Jörg Lederer (c. 1470- 1550), "Saint Sebastian" (c. 1515-20), Southern Germany, Kaufbeuren. Fully polychromed and gilded in limewood, 45 x 30 x 15 inches (photo by Farzad Owrang, courtesy Luhring Augustine, New York, and Sam Fogg, London)

The third in a series of collaborative exhibitions between Luhring Augustine and Sam Fogg, The Medieval Body meditates on the interrelation between the heavenly and the corporeal. The exhibition includes sculptures, paintings, reliquaries, manuscripts, and adornments representing a thousand-year span of the Middle Ages (c. 540–1580 CE). 

From sculptural figuration to the literal worship of saints’ body parts as relics, to the eucharist, the transubstantiated body of Christ consumed by worshippers in the ritual of the Holy Communion, medieval artists centered the body. The visually stunning exhibition touches on all this terrain — striking a balance of gorgeous and gruesome. 

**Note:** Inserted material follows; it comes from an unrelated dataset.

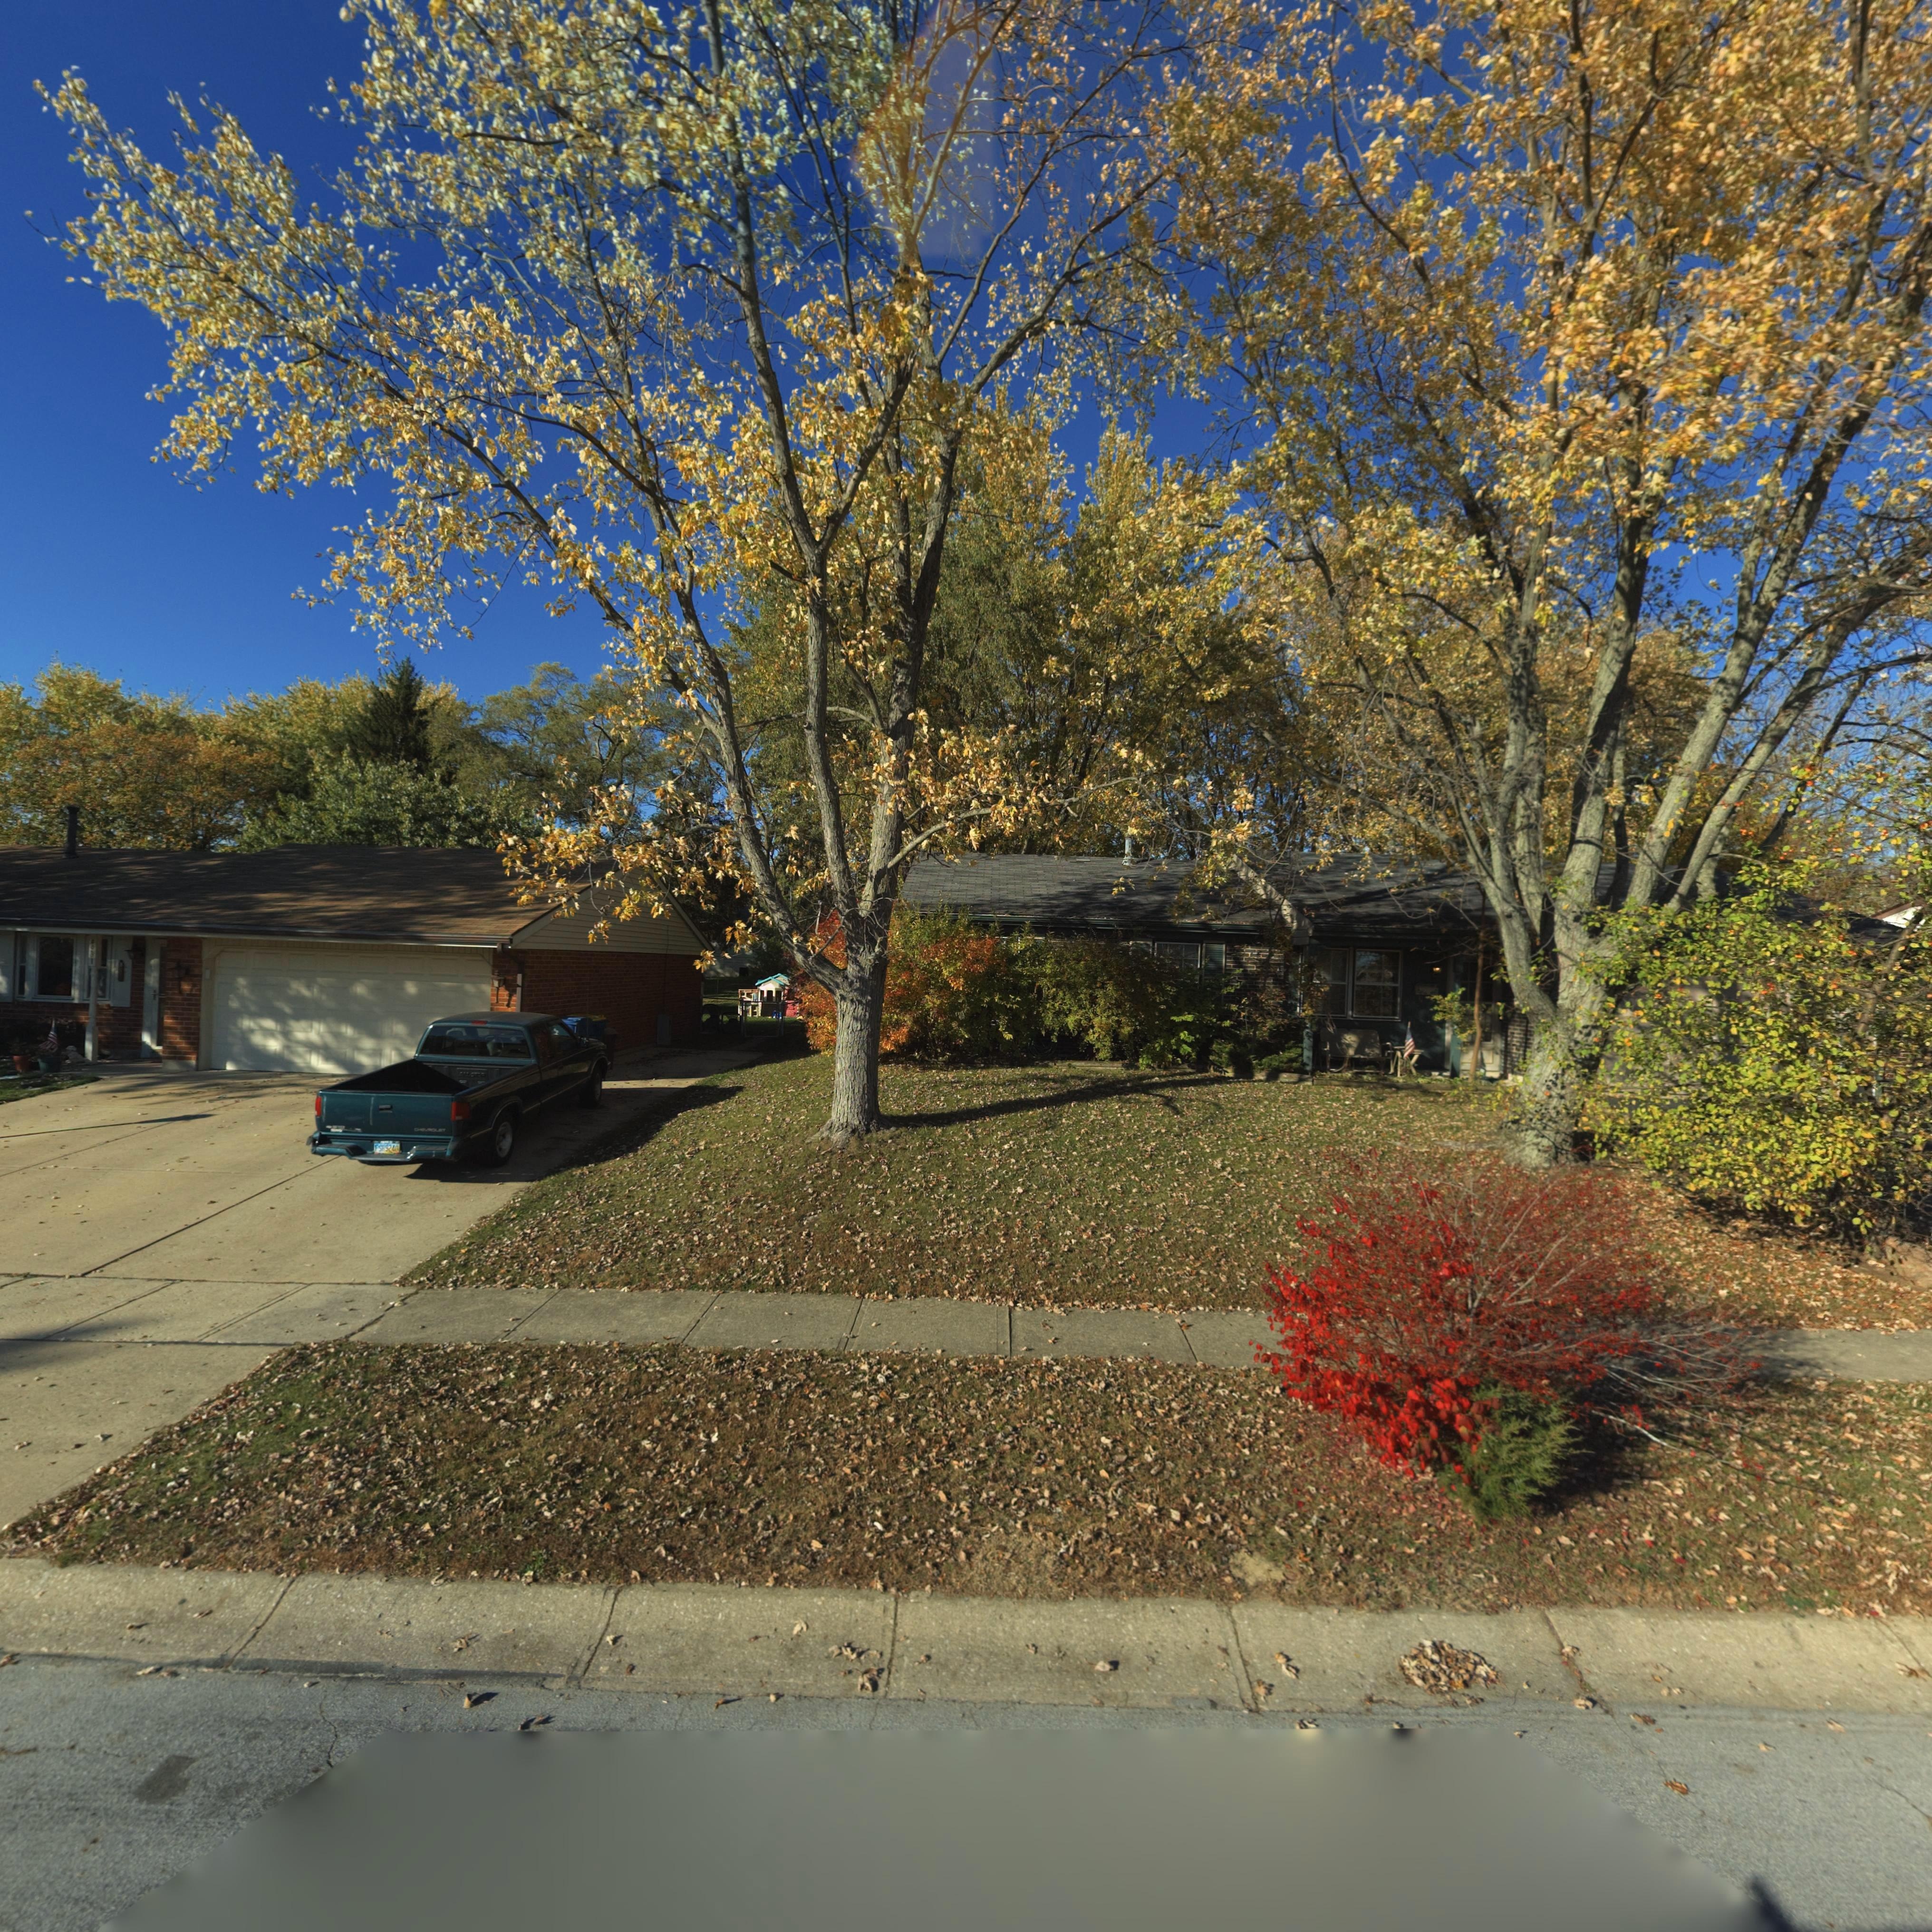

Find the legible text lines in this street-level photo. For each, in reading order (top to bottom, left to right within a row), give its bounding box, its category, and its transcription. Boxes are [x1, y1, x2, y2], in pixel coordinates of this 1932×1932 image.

[89, 937, 96, 966] StreetNumber: ***1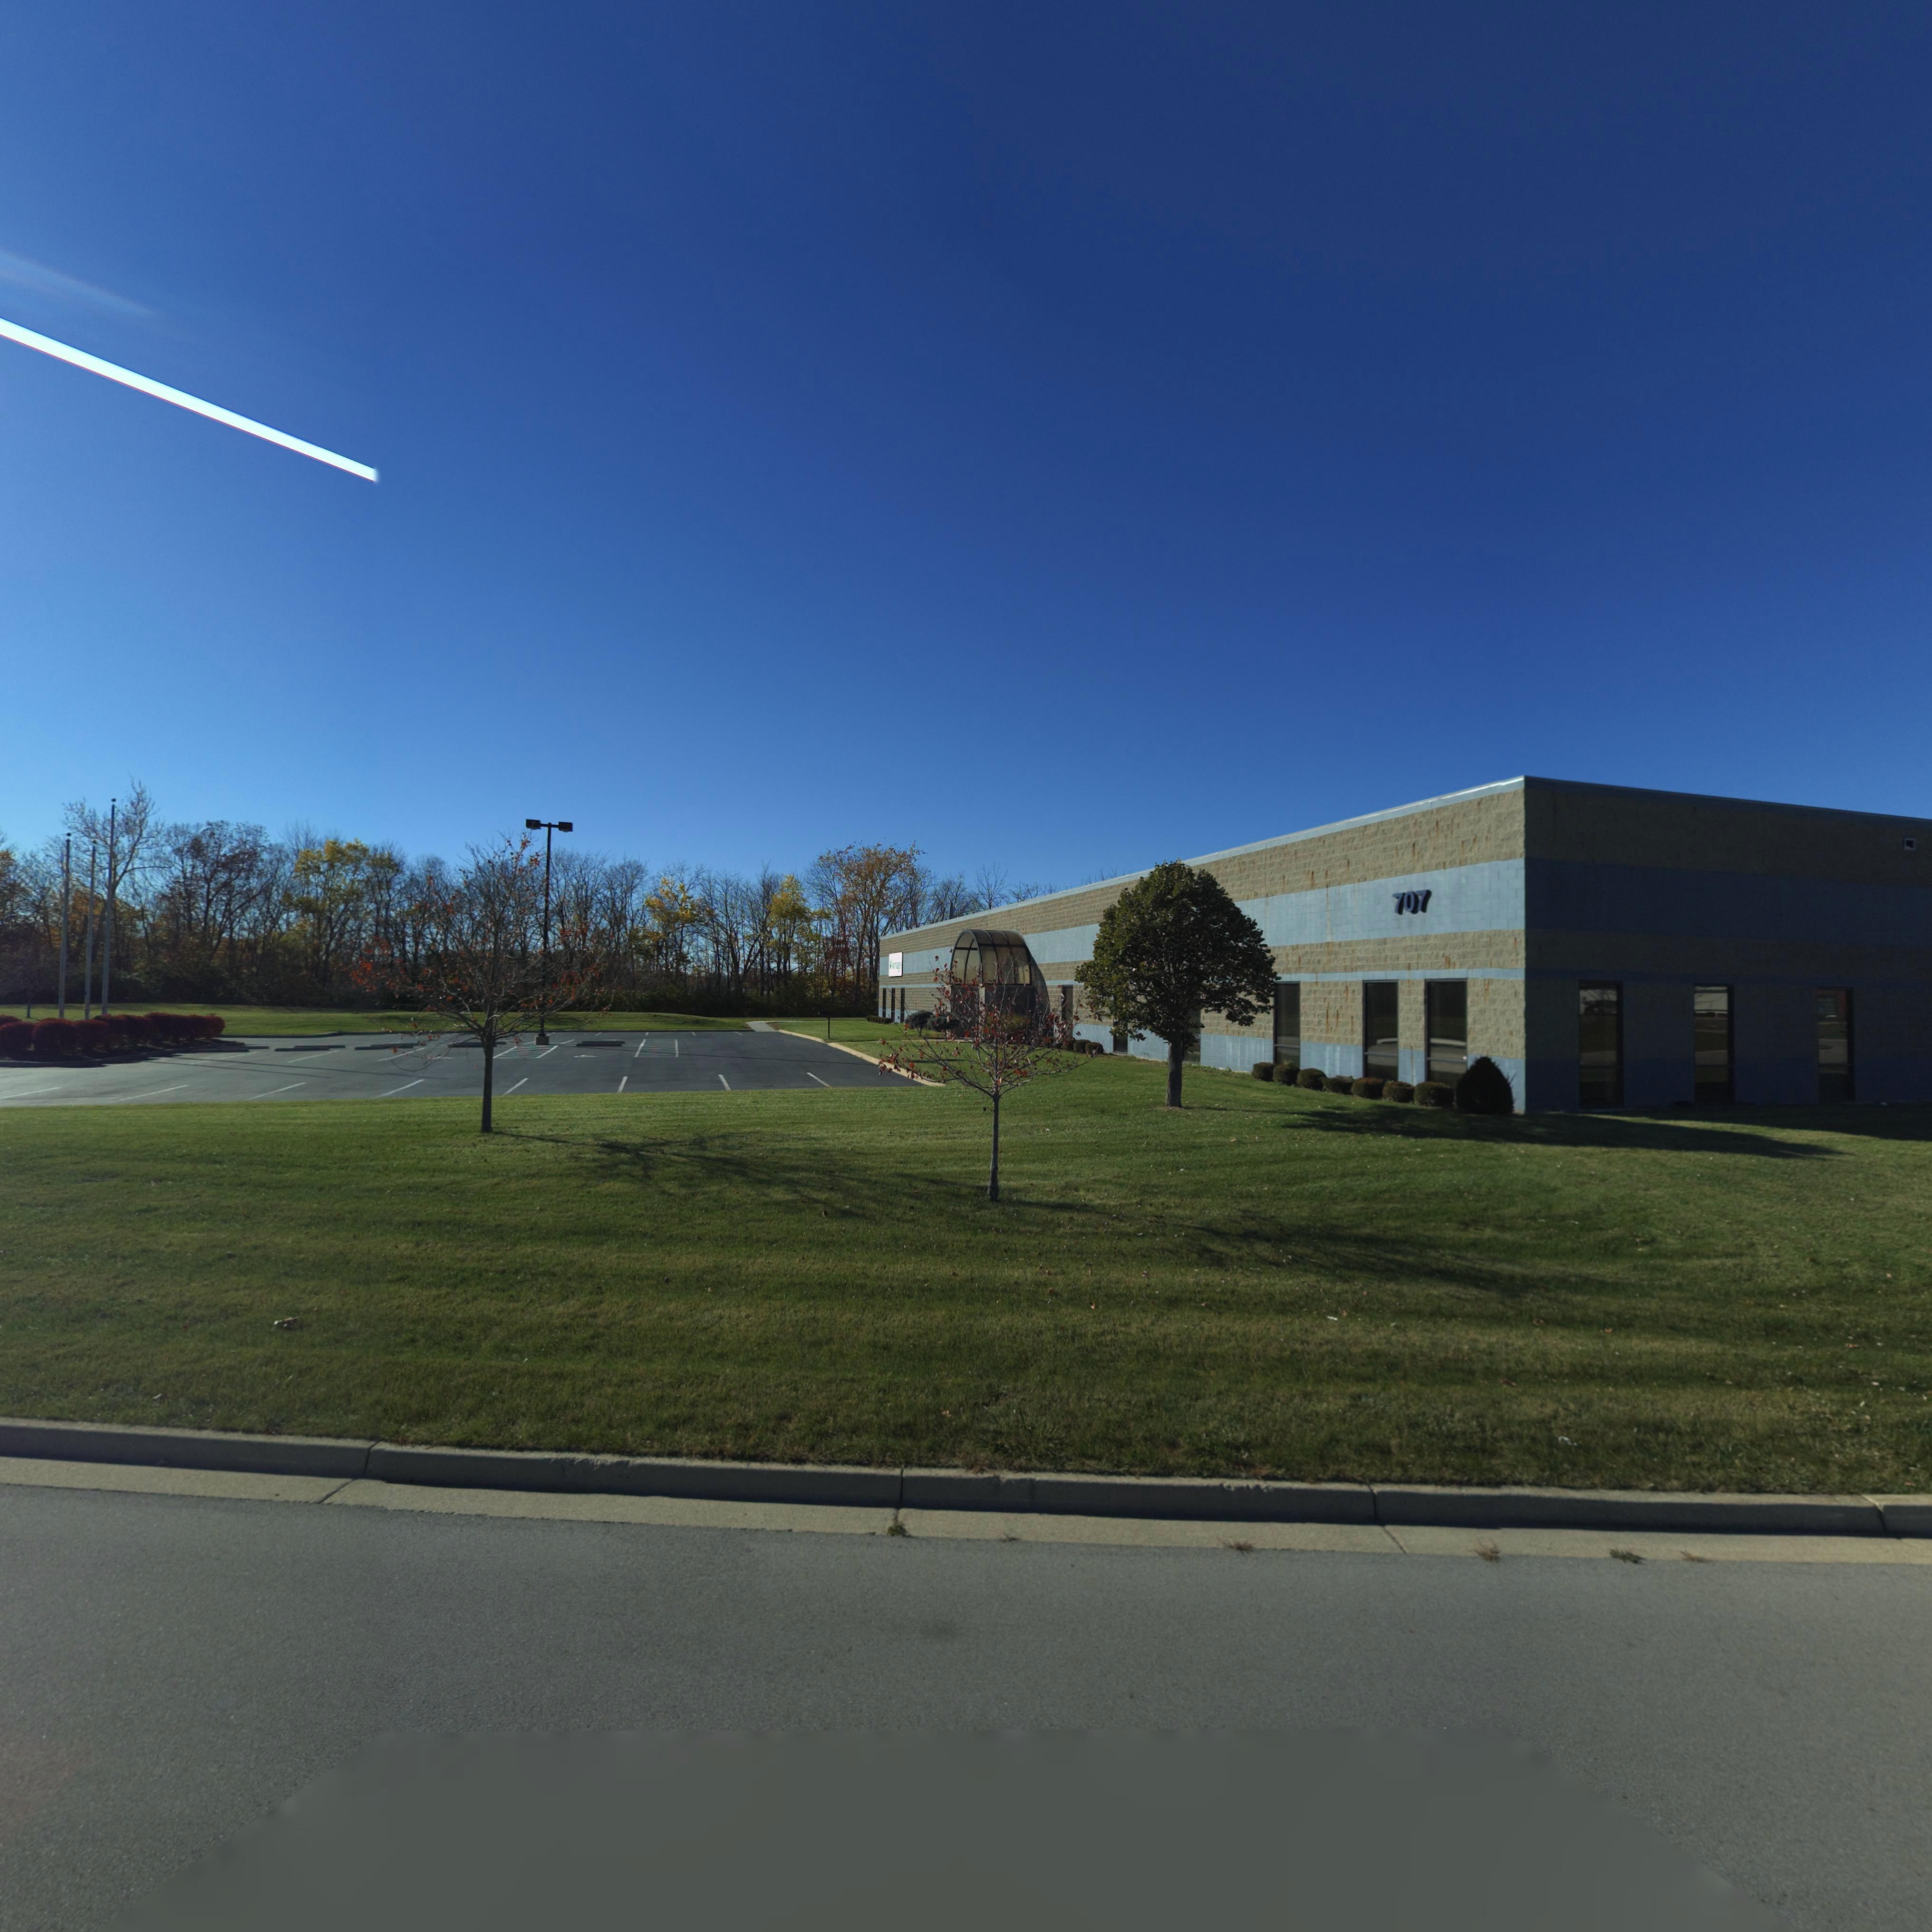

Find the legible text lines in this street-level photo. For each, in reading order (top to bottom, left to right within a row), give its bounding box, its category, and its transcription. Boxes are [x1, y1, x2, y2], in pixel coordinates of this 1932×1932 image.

[1392, 889, 1428, 914] StreetNumber: 707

For Catholic worshippers and theologians of that period (and for many into the present day), pain and torture provided a pathway to the divine. This is reflected in the face of Saint Quentin in the carved limestone sculpture “Saint Quentin being tormented” (c. 1420-30), unaffected and even serene as iron rods are hammered into his flesh. Jörg Lederer’s “Saint Sebastian” (c. 1515-20) conflates bodily disfigurement and masculine beauty — the saint’s limbs hang limp with the same grace as the lush blue and gold fabrics draped over his body, landing gently just above the groin. There’s an ease and beauty to the figure despite his bloody wounds, and his peaceful face is framed by intricately carved ringlets of hair.